Initial velocity, vi = 41.0 m/s

Mass of ball, m = 195 g = 0.195 kg

Final velocity, vf = 37.0 m/s

Assuming the ball is moving horizontally just before and after collision with the bat, let's solve for the following:

• (A). What is the impulse delivered to the ball by the bat?

To find the impulse, apply the change in momentum formula:

`\Delta p=p_f-p_i`

Where:

pi is the initial momentum = -mvi

pf is the final momentum = mvf

Thus, we have:

`\begin{gathered} \Delta p=mv_f-(-mv_i) \\ \\ \Delta p=mv_f+mv_i \\ \\ \Delta p=m(v_f+v_i) \\ \\ \Delta p=0.195(37.0+41.0) \\ \\ \Delta p=15.21\text{ kg}\cdot\text{ m/s} \end{gathered}`

Impulse can be said to equal change in momentum.

Therefore, the impulse delivered to the ball by the bat is 15.21 kg.m/s away from the bat.

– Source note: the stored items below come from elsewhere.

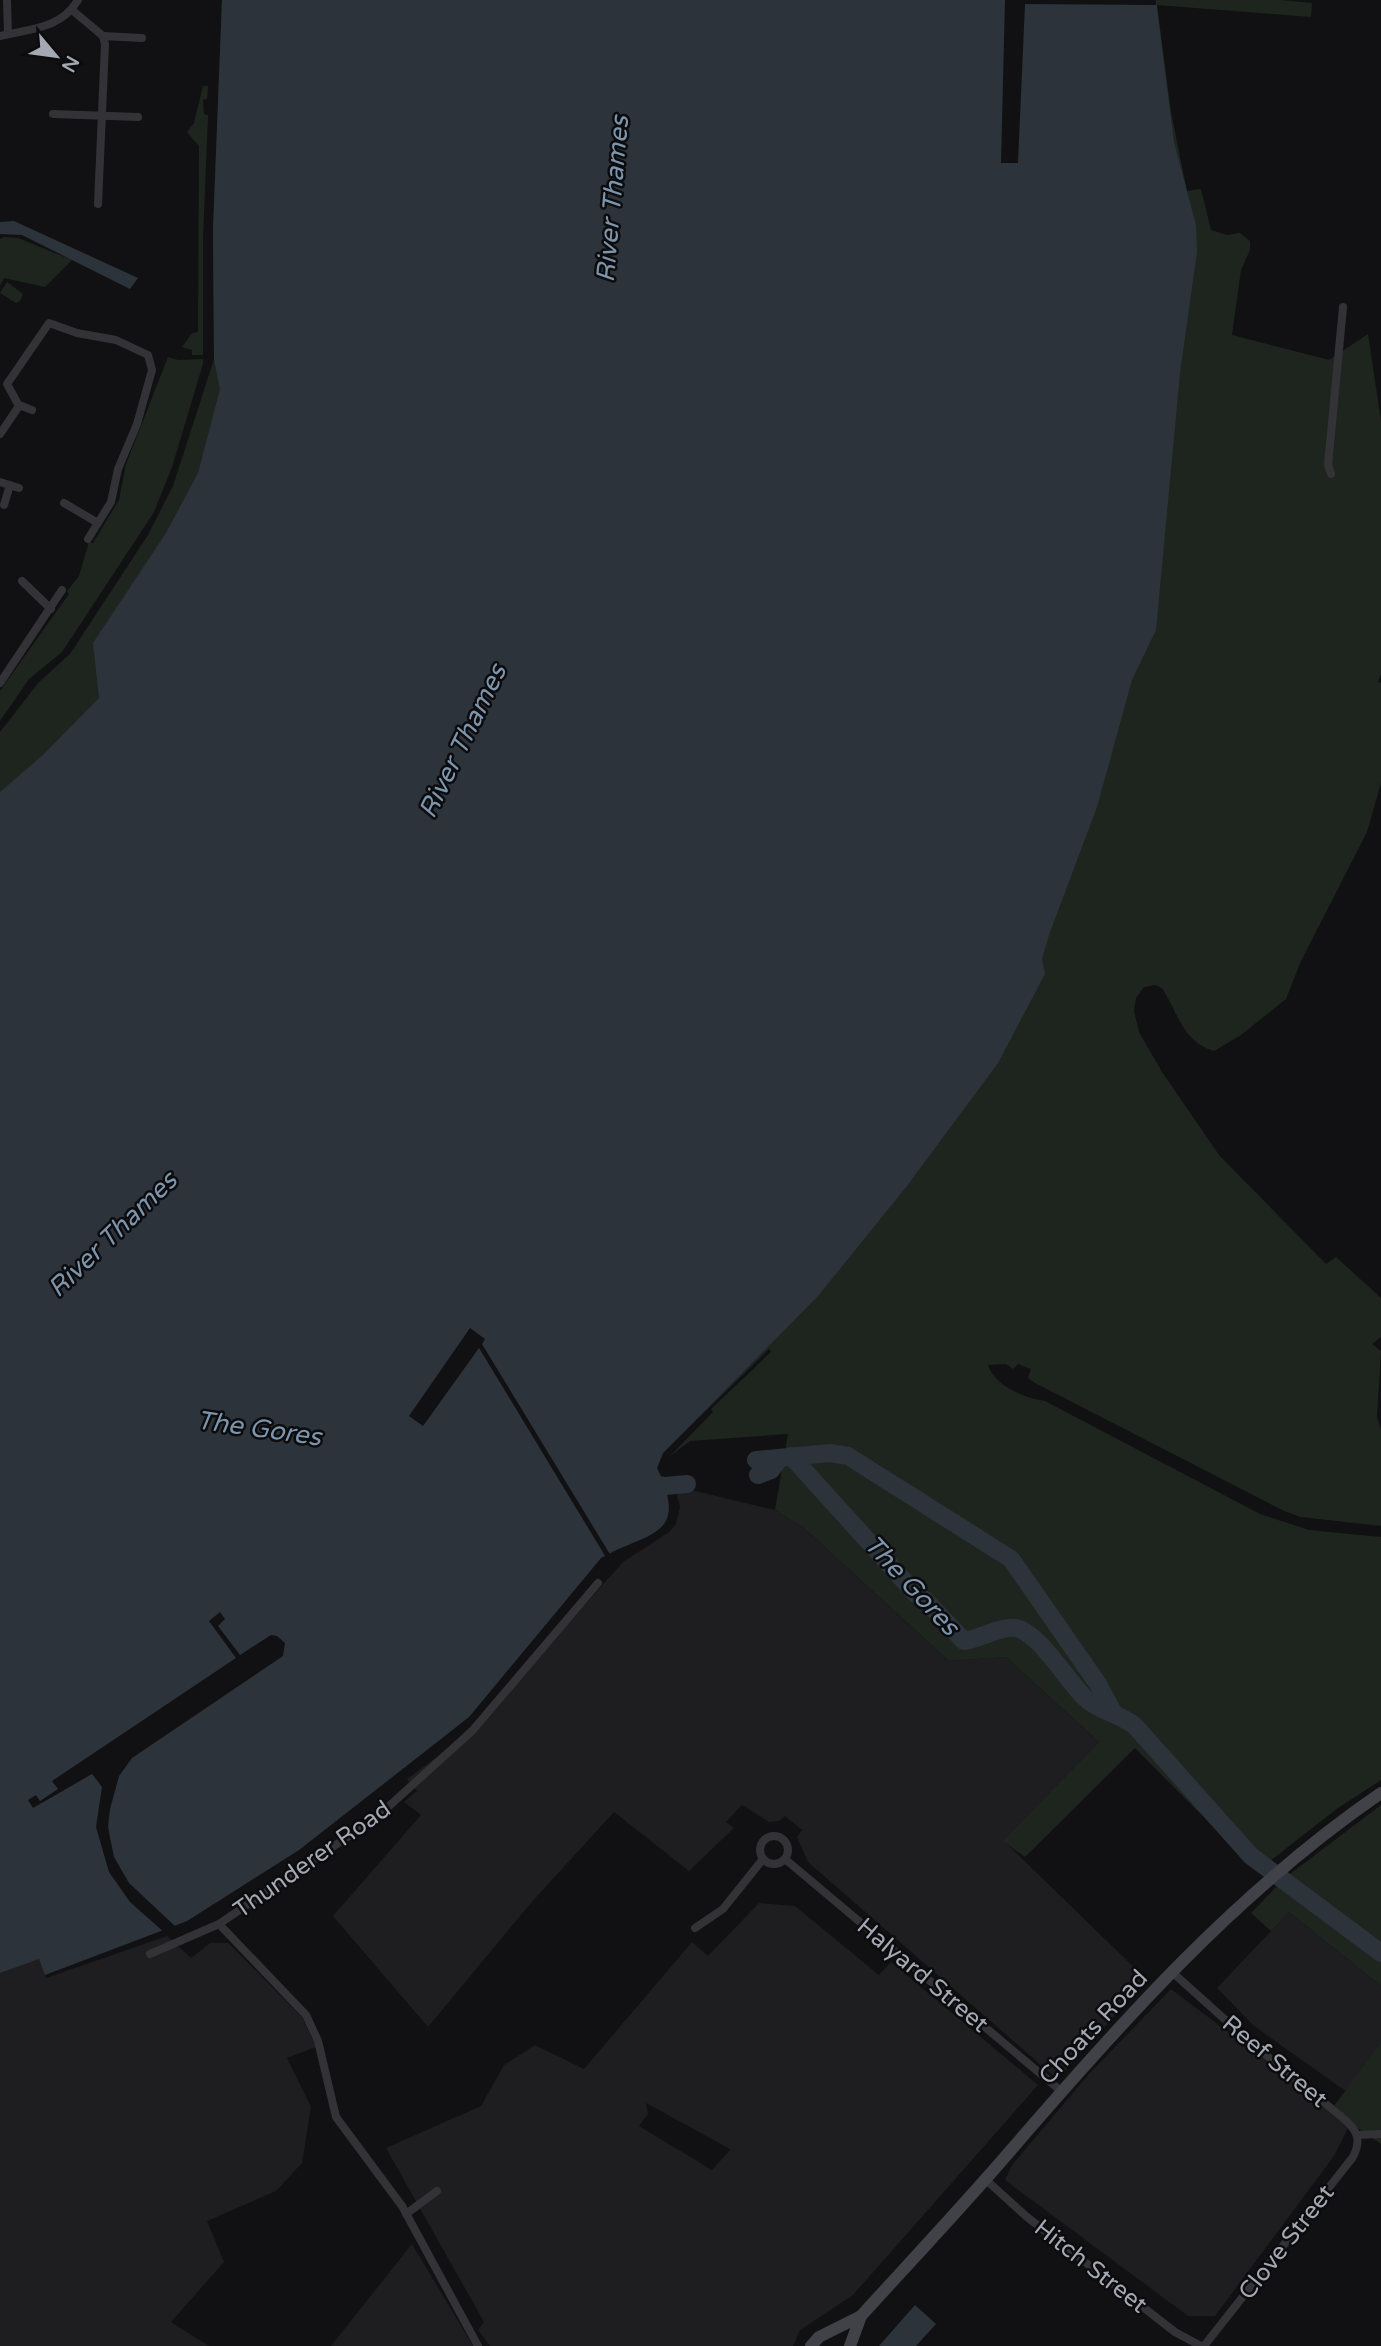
<svg xmlns="http://www.w3.org/2000/svg" width="1381" height="2346" font-family="'Varela Round',sans-serif">
<style>
.built{fill:#1e1d20;fill-rule:evenodd}
.green{fill:#1e251f}
.water{fill:#2c333a}
.pier{fill:#111113}
.lines{fill:none;stroke-linecap:round;stroke-linejoin:round}
.river{stroke:#2c333a;stroke-width:18}
.street{stroke:#333337;stroke-width:8}
.secondary{stroke:#414247;stroke-width:12}
.labels{text-anchor:middle;stroke-width:5;stroke-linejoin:round;paint-order:stroke}
.street-label{font-size:24px;fill:#a3a8b3;stroke:#0c0c0e}
.water-label{font-size:26px;font-style:italic;fill:#7c94ac;stroke:#0c0c0e}
</style>
<rect width="100%" height="100%" fill="#111113"/>
<g class="built">
<path d="M 687,1489 L 775,1510 L 804,1528 L 949,1661 L 1006,1657 L 1099,1742 L 1004,1841 L 1147,1980 L 1057,2079 L 808,1862 L 797,1837 L 802,1830 L 785,1816 L 779,1821 L 769,1822 L 742,1805 L 726,1822 L 734,1828 L 689,1871 L 614,1812 L 530,1904 L 428,2027 L 333,1916 L 421,1815 L 404,1802 L 417,1791 L 407,1779 L 472,1731 L 623,1562 L 669,1532 L 676,1524 L 680,1507 L 676,1491 Z"/>
<path d="M 759,1903 L 795,1906 L 879,1975 L 891,1962 L 1038,2085 L 853,2295 L 800,2330 L 793,2346 L 490,2346 L 478,2330 L 484,2322 L 386,2148 L 481,2106 L 504,2065 L 535,2045 L 584,2069 L 692,1942 L 708,1956 ZM 646,2103 L 730,2149 L 731,2149 L 712,2170 L 639,2126 L 648,2114 Z"/>
<path d="M 1289,1912 L 1381,1986 L 1381,2121 L 1344,2090 L 1254,2026 L 1217,1988 Z"/>
<path d="M 167,1936 L 191,1958 L 210,1943 L 228,1943 L 302,2017 L 316,2047 L 287,2058 L 311,2107 L 302,2163 L 276,2191 L 207,2221 L 224,2262 L 171,2322 L 209,2346 L 0,2346 L 0,1973 L 40,1958 L 46,1978 Z"/>
<path d="M 1171,1989 L 1350,2124 L 1334,2156 L 1215,2316 L 1188,2316 L 1005,2180 L 1012,2165 L 1089,2074 Z"/>
<path d="M 412,2244 L 473,2346 L 331,2346 Z"/>
</g>
<g class="green">
<path d="M 222,0 L 250,332 L 126,692 L 0,844 L 0,732 L 39,682 L 70,654 L 148,535 L 173,486 L 214,359 L 213,230 Z"/>
<path d="M 1019,0 L 1281,0 L 1312,3 L 1311,17 L 1157,5 L 1171,112 L 1187,191 L 1201,189 L 1211,230 L 1227,235 L 1240,233 L 1250,241 L 1250,250 L 1241,270 L 1232,335 L 1329,360 L 1368,334 L 1381,421 L 1381,674 L 1378,682 L 1381,683 L 1381,783 L 1367,832 L 1301,961 L 1286,999 L 1241,1035 L 1214,1051 C 1183,1042 1178,1013 1162,988 L 1155,985 L 1144,987 L 1136,998 L 1134,1011 L 1139,1032 L 1162,1072 L 1219,1155 L 1326,1264 L 1336,1257 L 1381,1298 L 1381,1337 L 1372,1344 L 1381,1351 L 1377,1417 L 1381,1430 L 1381,1526 L 1301,1517 L 1284,1511 L 1035,1383 L 1028,1378 L 1031,1369 L 1018,1364 L 1013,1369 L 1006,1364 L 988,1365 C 994,1386 1025,1398 1045,1401 L 1260,1514 L 1309,1530 L 1381,1537 L 1381,1780 L 1338,1808 L 1257,1871 L 1135,1748 L 1025,1857 L 1003,1841 L 1099,1742 L 1006,1657 L 949,1661 L 804,1528 L 775,1510 L 788,1434 L 690,1441 L 669,1457 L 713,1412 L 711,1409 L 771,1352 L 769,1349 L 663,1453 L 657,1468 C 690,1538 648,1531 601,1558 L 469,1717 L 299,1850 L 187,1921 L 45,1975 L 39,1959 L 0,1973 Z"/>
<path d="M 203,86 L 208,86 L 207,99 L 203,100 L 204,114 L 208,115 L 203,239 L 203,355 L 192,355 L 192,350 L 182,347 L 192,333 L 198,332 L 199,146 L 187,132 L 194,123 Z"/>
<path d="M 4,237 L 18,238 L 72,260 L 45,287 L 4,278 L 0,286 L 0,239 Z"/>
<path d="M 7,282 L 23,294 L 20,301 L 16,303 L 0,293 Z"/>
<path d="M 168,357 L 178,360 L 203,359 L 203,364 L 172,467 L 154,512 L 62,652 L 29,679 L 0,721 L 0,691 L 69,594 L 67,591 L 79,576 L 89,542 L 93,543 L 119,500 L 126,464 Z"/>
<path d="M 1381,1805 L 1381,1986 L 1289,1912 L 1271,1931 L 1251,1913 L 1286,1877 Z"/>
<path d="M 1381,2043 L 1381,2144 L 1331,2110 Z"/>
</g>
<g class="water">
<path d="M 222,0 L 1156,0 L 1174,142 L 1196,225 L 1197,252 L 1180,373 L 1156,630 L 1132,680 L 1097,807 L 1049,935 L 1042,959 L 1045,974 L 998,1063 L 907,1186 L 818,1296 L 663,1453 L 657,1468 C 690,1538 648,1531 601,1558 L 469,1717 L 299,1850 L 187,1921 L 45,1975 L 39,1959 L 0,1973 L 0,792 L 43,755 L 99,698 L 93,643 L 166,533 L 198,473 L 220,389 L 214,359 L 213,230 Z"/>
<path d="M 14,221 L 138,278 L 130,289 L 22,235 L 0,234 L 0,222 Z"/>
<path d="M 915,2305 L 936,2324 L 916,2346 L 879,2346 Z"/>
</g>
<g class="pier">
<path d="M 1005,0 L 1156,0 L 1156,5 L 1025,4 L 1018,163 L 1001,163 Z"/>
<path d="M 470,1328 L 485,1339 L 482,1344 L 611,1556 L 607,1559 L 479,1348 L 423,1426 L 409,1416 Z"/>
<path d="M 220,1612 L 225,1619 L 218,1626 L 240,1655 L 271,1635 L 277,1636 L 285,1643 L 283,1656 L 132,1758 L 119,1776 L 110,1809 L 108,1827 L 114,1857 L 129,1883 L 177,1928 L 165,1933 L 130,1902 L 109,1872 L 96,1827 L 102,1787 L 92,1774 L 33,1808 L 28,1800 L 36,1795 L 40,1801 L 58,1789 L 52,1781 L 236,1658 L 209,1621 Z"/>
</g>
<g class="lines">
<g class="river">
<path d="M 791,1456 L 916,1594 L 925,1600 L 964,1641 C 980,1639 1000,1626 1016,1628 C 1038,1632 1067,1680 1084,1697 C 1098,1711 1119,1713 1135,1726 L 1251,1856 L 1381,1953"/>
<path d="M 756,1460 L 830,1453 L 848,1456 L 1011,1559 L 1098,1684 L 1113,1712"/>
<path d="M 758,1475 L 771,1470 L 780,1458"/>
<path d="M 642,1483 L 665,1486 L 687,1484"/>
</g>
<g class="street">
<path d="M 7,0 L 8,34"/>
<path d="M 72,10 L 103,36 L 105,44 L 98,204"/>
<path d="M 0,36 C 30,29 61,29 78,0"/>
<path d="M 103,36 L 142,38"/>
<path d="M 53,114 L 138,117"/>
<path d="M 19,405 L 32,410"/>
<path d="M 0,434 L 19,406 L 7,384 L 49,323 L 77,333 L 116,340 L 148,355 L 152,370 L 137,424 L 118,469 L 111,502 L 88,539"/>
<path d="M 1331,474 L 1328,465 L 1343,307"/>
<path d="M 0,482 L 19,488"/>
<path d="M 64,503 L 98,523"/>
<path d="M 4,505 L 10,485"/>
<path d="M 22,581 L 51,609"/>
<path d="M 0,683 L 62,590"/>
<circle cx="774" cy="1850" r="14"/>
<path d="M 785,1859 L 1061,2091"/>
<path d="M 219,1924 L 306,2015 L 318,2041 L 336,2117 L 402,2206 L 478,2346"/>
<path d="M 695,1928 L 723,1909 L 763,1859"/>
<path d="M 150,1954 L 219,1924 L 377,1817 L 472,1731 L 598,1583"/>
<path d="M 1172,1972 L 1250,2042 L 1343,2118 C 1357,2130 1362,2139 1353,2157 L 1204,2346"/>
<path d="M 1357,2135 L 1381,2134"/>
<path d="M 985,2179 L 1027,2217 L 1175,2332 L 1201,2346"/>
<path d="M 406,2214 L 437,2191"/>
</g>
<g class="secondary">
<path d="M 811,2346 L 819,2337 L 861,2316 C 911,2261 962,2207 1011,2150 C 1123,2020 1238,1891 1381,1793"/>
<path d="M 850,2346 L 861,2316"/>
</g>
</g>
<g class="labels">
<g class="street-label">
<text transform="translate(312 1859) rotate(-35)" y="8">Thunderer Road</text>
<text transform="translate(923 1975) rotate(40)" y="8">Halyard Street</text>
<text transform="translate(1093 2027) rotate(-47)" y="8">Choats Road</text>
<text transform="translate(1275 2061) rotate(40)" y="8">Reef Street</text>
<text transform="translate(1286 2242) rotate(-52)" y="8">Clove Street</text>
<text transform="translate(1091 2266) rotate(38)" y="8">Hitch Street</text>
</g>
<g class="water-label">
<text transform="translate(612 199) rotate(-85)" y="9">River Thames</text>
<text transform="translate(462 741) rotate(-64)" y="9">River Thames</text>
<text transform="translate(112 1234) rotate(-44)" y="9">River Thames</text>
<text transform="translate(259 1428) rotate(8)" y="9">The Gores</text>
<text transform="translate(912 1585) rotate(47)" y="9">The Gores</text>
</g>
</g>
<g transform="translate(56 56) rotate(119)" stroke="#0c0c0e" stroke-width="5" paint-order="stroke">
<path d="M0-5L12 26L0 18L-12 26Z" fill="#a3a8b3"/>
<text y="-10" font-size="19" font-weight="bold" text-anchor="middle" fill="#a3a8b3">N</text>
</g>
</svg>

• (B). If the bat and ball are in contact for 3.00 ms, what is the magnitude of the average force exerted on the ball by the bat?

Apply the formula:

`\text{ Impulse = Force }\ast\text{ time}`

Rewrite the formula for force:

`\text{ Force=}(impulse)/(time)`

Where:

time = 3.00 m/s

impulse = 15.21 kg.m/s

Hence, we have:

`\begin{gathered} \text{ F=}(15.21)/(3) \\ \\ F\text{ = 5.07 kN} \end{gathered}`

Therefore, the magnitude of the average force exerted on the ball by the bat is 5.07 kN away from the bat.

ANSWER:

(A). 15.21 kg.m/s away from the bat

(B). 5.07 kN.